Le ministre du Travail, David Whissell, a déposé jeudi un projet de loi visant à accroître la prévention dans les milieux de travail.
Le ministre du Travail, David Whissell, a déposé jeudi un projet de loi visant à accroître la prévention dans les milieux de travail.

Infractions dans les milieux de travail: Québec veut tripler les amendes imposées par la CSST

Julie Lemieux
Julie Lemieux
Le Soleil
Le gouvernement libéral entend tripler en deux ans le montant des amendes imposées aux employeurs québécois par la Commission de la santé et de la sécurité du travail (CSST) afin de limiter le nombre d'infractions, qui est 12 fois plus élevé au Québec qu'en Ontario.
Le ministre du Travail, David Whissell, a déposé jeudi un projet de loi visant à accroître la prévention dans les milieux de travail. Parmi les modifications que le gouvernement compte apporter aux lois portant sur la santé et la sécurité du travail, la hausse draconienne du montant des amendes risque d'attirer davantage l'attention.
Présentement, les employeurs québécois payent 20 000 $ pour une première infraction et 50 000 $ pour une récidive. Des montants qui n'ont pas été modifiés depuis l'entrée en vigueur de la Loi sur la santé et la sécurité du travail, en 1979. Au total, 4507 constats d'infraction ont été délivrés l'an dernier, comparativement à 384 en Ontario.
On comprend mieux pourquoi les employeurs ontariens sont moins enclins à briser les règles lorsqu'on constate qu'ils doivent payer des amendes de 500 000 $ pour une première infraction et pour une récidive. Le gouvernement libéral ne veut pas se montrer aussi sévère, mais propose tout de même de tripler en deux ans les amendes aux employeurs à partir de 2010.
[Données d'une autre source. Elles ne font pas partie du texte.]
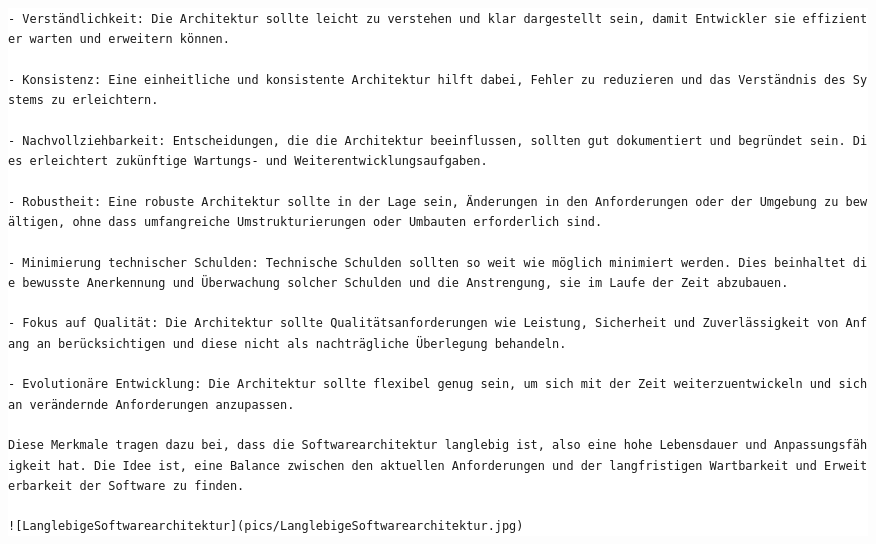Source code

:     - Verständlichkeit: Die Architektur sollte leicht zu verstehen und klar dargestellt sein, damit Entwickler sie effizienter warten und erweitern können.

    - Konsistenz: Eine einheitliche und konsistente Architektur hilft dabei, Fehler zu reduzieren und das Verständnis des Systems zu erleichtern.

    - Nachvollziehbarkeit: Entscheidungen, die die Architektur beeinflussen, sollten gut dokumentiert und begründet sein. Dies erleichtert zukünftige Wartungs- und Weiterentwicklungsaufgaben.

    - Robustheit: Eine robuste Architektur sollte in der Lage sein, Änderungen in den Anforderungen oder der Umgebung zu bewältigen, ohne dass umfangreiche Umstrukturierungen oder Umbauten erforderlich sind.

    - Minimierung technischer Schulden: Technische Schulden sollten so weit wie möglich minimiert werden. Dies beinhaltet die bewusste Anerkennung und Überwachung solcher Schulden und die Anstrengung, sie im Laufe der Zeit abzubauen.

    - Fokus auf Qualität: Die Architektur sollte Qualitätsanforderungen wie Leistung, Sicherheit und Zuverlässigkeit von Anfang an berücksichtigen und diese nicht als nachträgliche Überlegung behandeln.

    - Evolutionäre Entwicklung: Die Architektur sollte flexibel genug sein, um sich mit der Zeit weiterzuentwickeln und sich an verändernde Anforderungen anzupassen.

    Diese Merkmale tragen dazu bei, dass die Softwarearchitektur langlebig ist, also eine hohe Lebensdauer und Anpassungsfähigkeit hat. Die Idee ist, eine Balance zwischen den aktuellen Anforderungen und der langfristigen Wartbarkeit und Erweiterbarkeit der Software zu finden.

    ![LanglebigeSoftwarearchitektur](pics/LanglebigeSoftwarearchitektur.jpg)
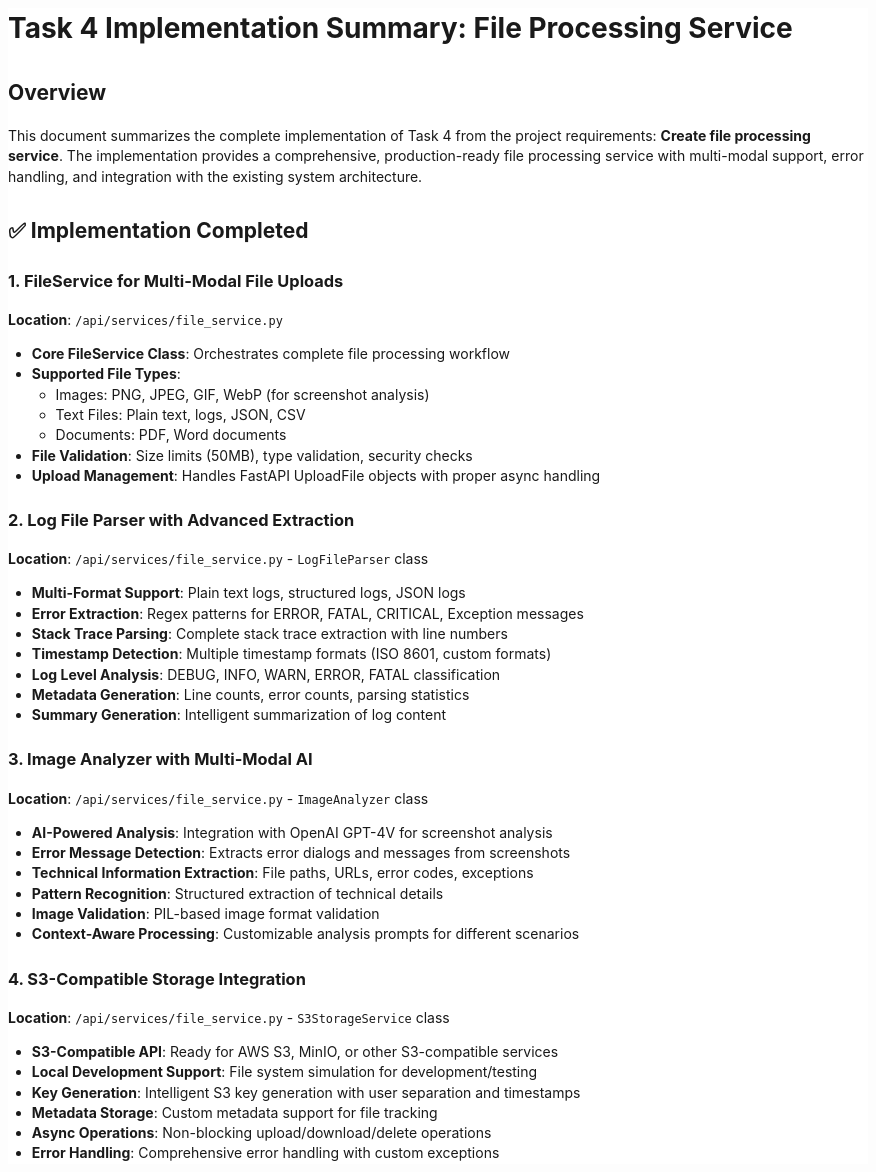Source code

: # Task 4 Implementation Summary: File Processing Service

## Overview

This document summarizes the complete implementation of Task 4 from the project requirements: **Create file processing service**. The implementation provides a comprehensive, production-ready file processing service with multi-modal support, error handling, and integration with the existing system architecture.

## ✅ Implementation Completed

### 1. FileService for Multi-Modal File Uploads

**Location**: `/api/services/file_service.py`

- **Core FileService Class**: Orchestrates complete file processing workflow
- **Supported File Types**:
  - Images: PNG, JPEG, GIF, WebP (for screenshot analysis)
  - Text Files: Plain text, logs, JSON, CSV
  - Documents: PDF, Word documents
- **File Validation**: Size limits (50MB), type validation, security checks
- **Upload Management**: Handles FastAPI UploadFile objects with proper async handling

### 2. Log File Parser with Advanced Extraction

**Location**: `/api/services/file_service.py` - `LogFileParser` class

- **Multi-Format Support**: Plain text logs, structured logs, JSON logs
- **Error Extraction**: Regex patterns for ERROR, FATAL, CRITICAL, Exception messages
- **Stack Trace Parsing**: Complete stack trace extraction with line numbers
- **Timestamp Detection**: Multiple timestamp formats (ISO 8601, custom formats)
- **Log Level Analysis**: DEBUG, INFO, WARN, ERROR, FATAL classification
- **Metadata Generation**: Line counts, error counts, parsing statistics
- **Summary Generation**: Intelligent summarization of log content

### 3. Image Analyzer with Multi-Modal AI

**Location**: `/api/services/file_service.py` - `ImageAnalyzer` class

- **AI-Powered Analysis**: Integration with OpenAI GPT-4V for screenshot analysis
- **Error Message Detection**: Extracts error dialogs and messages from screenshots
- **Technical Information Extraction**: File paths, URLs, error codes, exceptions
- **Pattern Recognition**: Structured extraction of technical details
- **Image Validation**: PIL-based image format validation
- **Context-Aware Processing**: Customizable analysis prompts for different scenarios

### 4. S3-Compatible Storage Integration

**Location**: `/api/services/file_service.py` - `S3StorageService` class

- **S3-Compatible API**: Ready for AWS S3, MinIO, or other S3-compatible services
- **Local Development Support**: File system simulation for development/testing
- **Key Generation**: Intelligent S3 key generation with user separation and timestamps
- **Metadata Storage**: Custom metadata support for file tracking
- **Async Operations**: Non-blocking upload/download/delete operations
- **Error Handling**: Comprehensive error handling with custom exceptions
Une première infraction exigerait donc le paiement d'une amende de 60 000 $, une première récidive impliquerait une amende de 150 000 $ et le prix des autres infractions grimperait à 300 000 $ si le projet de loi est adopté. Le montant des amendes serait par ailleurs indexé annuellement sur la base de l'indice des prix à la consommation à compter de 2012.
Nouvelles initiatives
Avec les revenus qu'entraîneraient ces hausses majeures du montant des amendes, le gouvernement financerait de nouvelles initiatives pour accroître la prévention et augmenterait l'indemnisation des travailleurs et de leur famille en cas de décès. La formule de paiement des primes d'assurance versées par les employeurs serait par exemple simplifiée, ce qui impliquerait une économie annuelle de 75 millions $ pour les entreprises du Québec, plaide le ministre Whissell.
«L'actualisation de ces lois devrait favoriser une amélioration du bilan des lésions professionnelles et contribuer à une responsabilité accrue dans les milieux de travail», a-t-il avancé.